Start of Data to examine
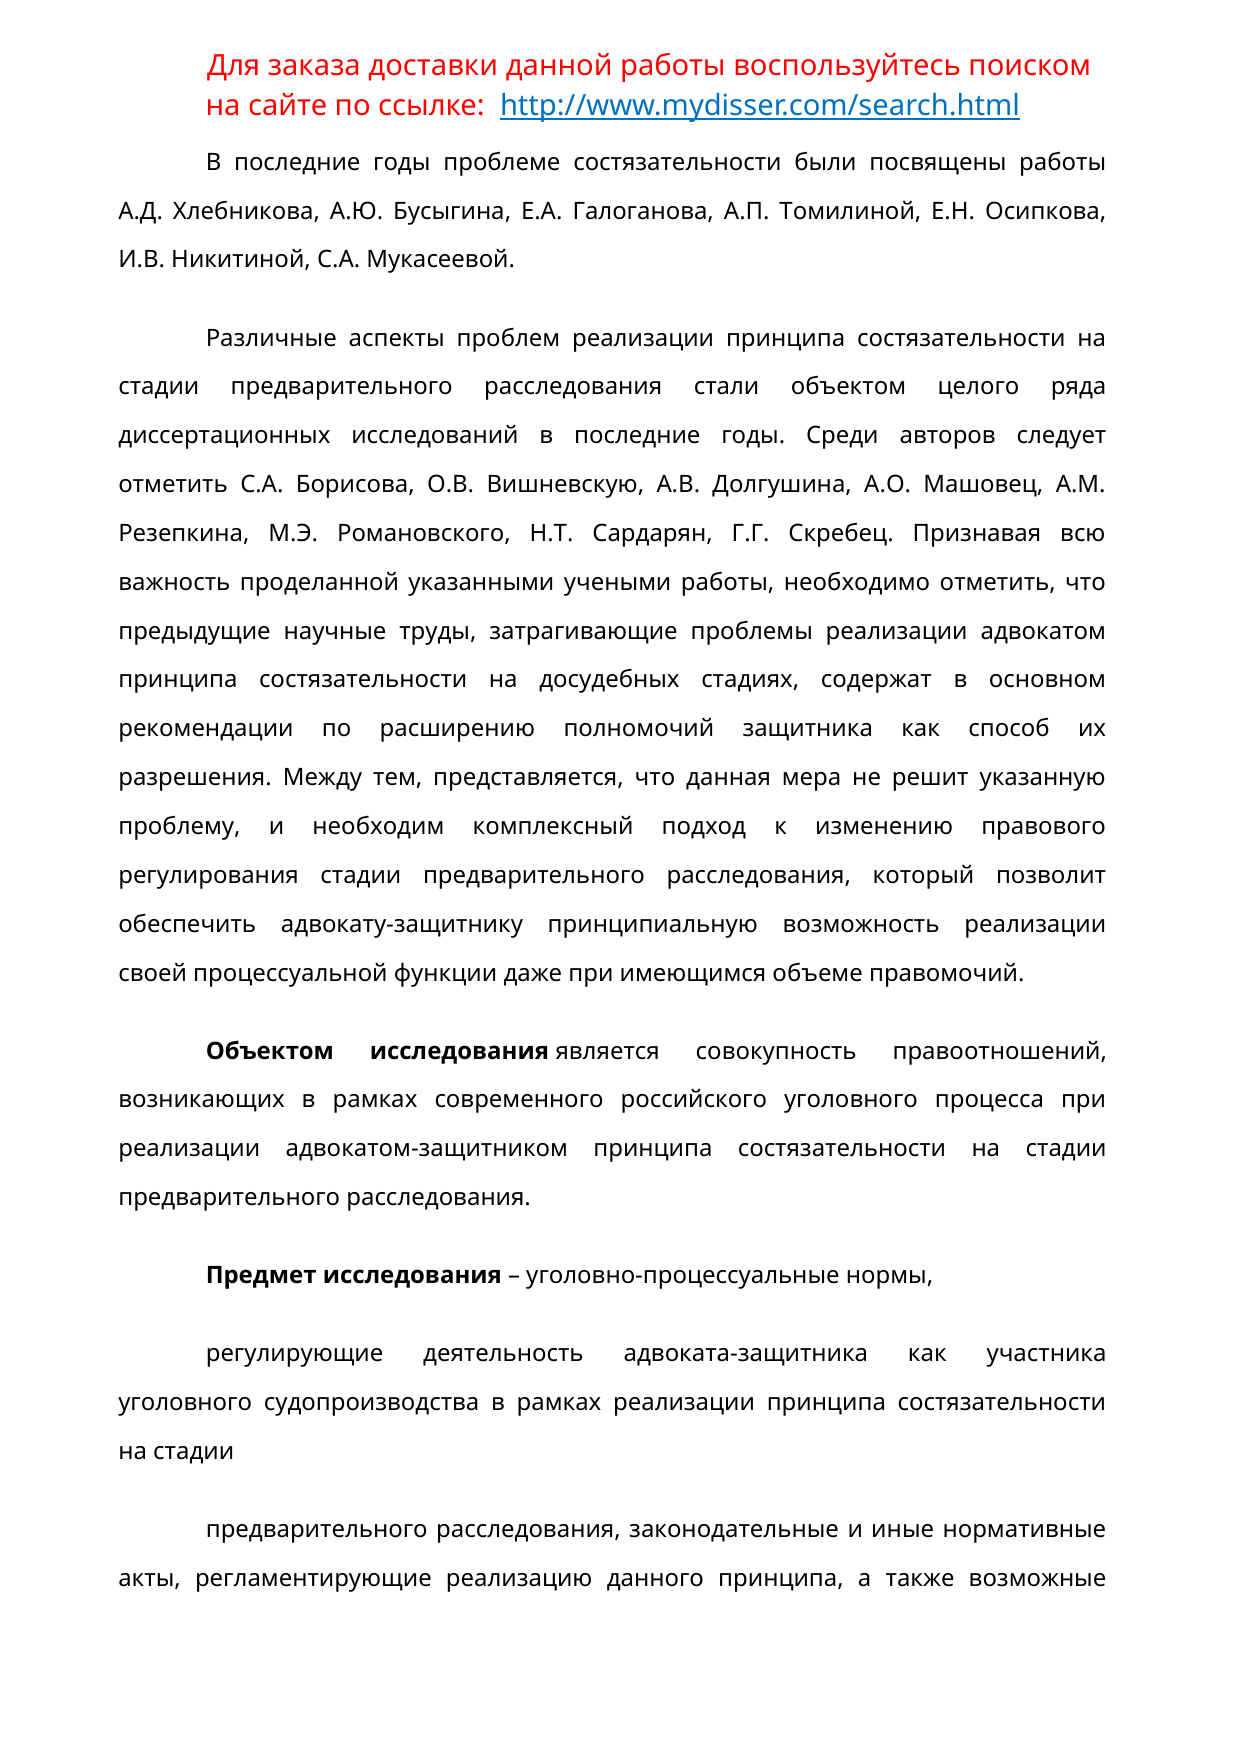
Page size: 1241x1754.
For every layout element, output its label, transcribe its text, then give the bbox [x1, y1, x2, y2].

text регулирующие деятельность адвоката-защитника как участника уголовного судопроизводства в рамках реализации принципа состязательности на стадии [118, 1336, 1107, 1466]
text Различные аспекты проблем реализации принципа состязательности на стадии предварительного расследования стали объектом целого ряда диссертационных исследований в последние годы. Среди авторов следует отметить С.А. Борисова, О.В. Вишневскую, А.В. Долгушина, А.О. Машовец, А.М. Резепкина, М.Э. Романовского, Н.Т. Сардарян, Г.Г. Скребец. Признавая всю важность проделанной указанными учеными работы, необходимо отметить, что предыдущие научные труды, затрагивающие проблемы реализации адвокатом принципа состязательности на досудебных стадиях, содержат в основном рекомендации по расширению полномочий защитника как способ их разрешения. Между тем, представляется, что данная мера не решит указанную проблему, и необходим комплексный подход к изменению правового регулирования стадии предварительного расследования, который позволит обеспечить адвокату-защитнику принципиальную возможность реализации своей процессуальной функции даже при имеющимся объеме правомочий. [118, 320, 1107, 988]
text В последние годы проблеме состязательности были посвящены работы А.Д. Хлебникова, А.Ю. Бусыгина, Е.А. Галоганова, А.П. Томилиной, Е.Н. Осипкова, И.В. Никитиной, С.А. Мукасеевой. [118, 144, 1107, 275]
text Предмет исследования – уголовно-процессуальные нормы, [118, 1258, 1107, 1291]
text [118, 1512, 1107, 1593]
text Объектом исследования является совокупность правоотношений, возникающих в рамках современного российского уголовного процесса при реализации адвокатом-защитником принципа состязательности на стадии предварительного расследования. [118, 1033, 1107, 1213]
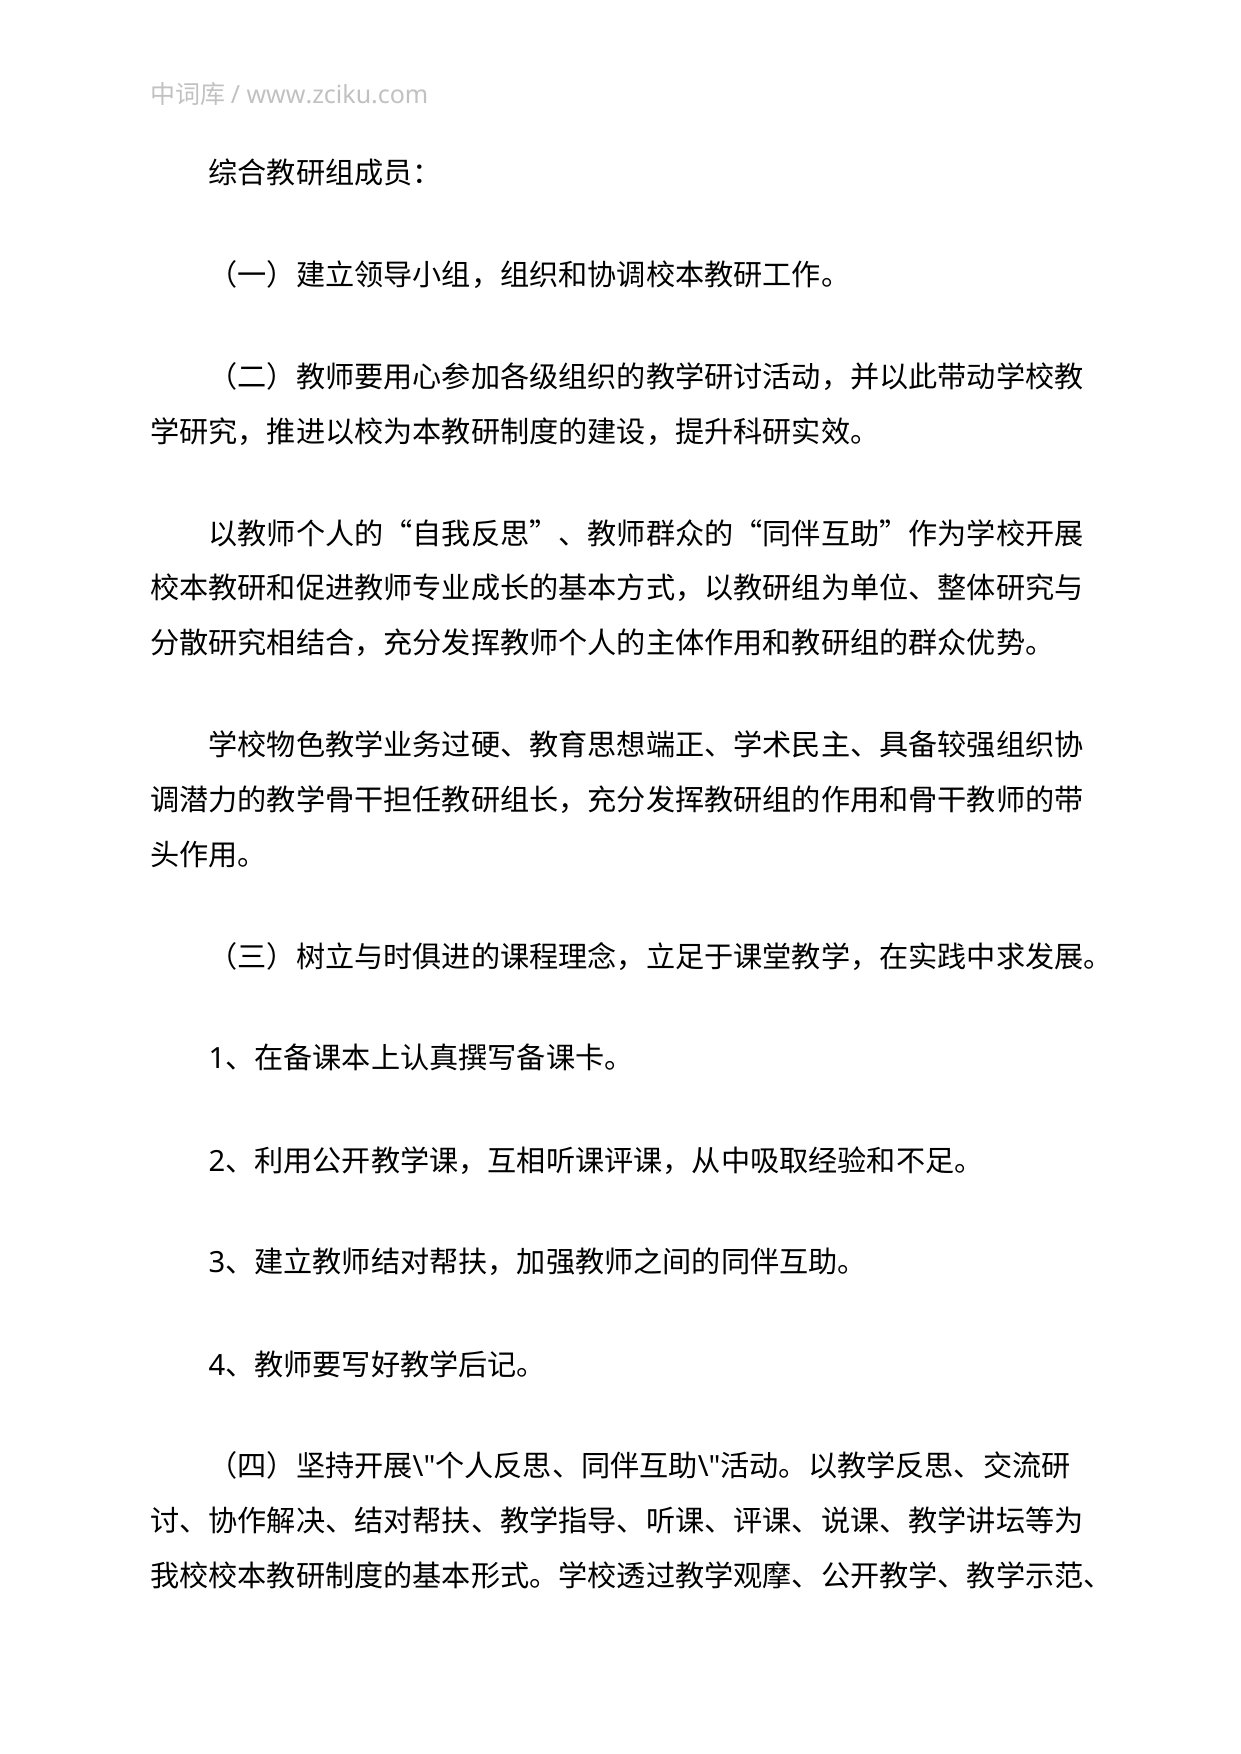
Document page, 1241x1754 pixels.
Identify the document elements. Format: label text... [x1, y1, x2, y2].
End of Data to examine
- **Aim of the task**: Retype each record exactly as it stands, but do not include the pictures.

- **Solution**:
Page size: 1241x1754.
For every layout element, output its label, transcribe its text, then give the bbox [x1, y1, x2, y2].

text регулирующие деятельность адвоката-защитника как участника уголовного судопроизводства в рамках реализации принципа состязательности на стадии [118, 1336, 1107, 1466]
text Различные аспекты проблем реализации принципа состязательности на стадии предварительного расследования стали объектом целого ряда диссертационных исследований в последние годы. Среди авторов следует отметить С.А. Борисова, О.В. Вишневскую, А.В. Долгушина, А.О. Машовец, А.М. Резепкина, М.Э. Романовского, Н.Т. Сардарян, Г.Г. Скребец. Признавая всю важность проделанной указанными учеными работы, необходимо отметить, что предыдущие научные труды, затрагивающие проблемы реализации адвокатом принципа состязательности на досудебных стадиях, содержат в основном рекомендации по расширению полномочий защитника как способ их разрешения. Между тем, представляется, что данная мера не решит указанную проблему, и необходим комплексный подход к изменению правового регулирования стадии предварительного расследования, который позволит обеспечить адвокату-защитнику принципиальную возможность реализации своей процессуальной функции даже при имеющимся объеме правомочий. [118, 320, 1107, 988]
text В последние годы проблеме состязательности были посвящены работы А.Д. Хлебникова, А.Ю. Бусыгина, Е.А. Галоганова, А.П. Томилиной, Е.Н. Осипкова, И.В. Никитиной, С.А. Мукасеевой. [118, 144, 1107, 275]
text Предмет исследования – уголовно-процессуальные нормы, [118, 1258, 1107, 1291]
text [118, 1512, 1107, 1593]
text Объектом исследования является совокупность правоотношений, возникающих в рамках современного российского уголовного процесса при реализации адвокатом-защитником принципа состязательности на стадии предварительного расследования. [118, 1033, 1107, 1213]
Document page, 1241x1754 pixels.
Identify the document elements. Format: label text... [x1, y1, x2, y2].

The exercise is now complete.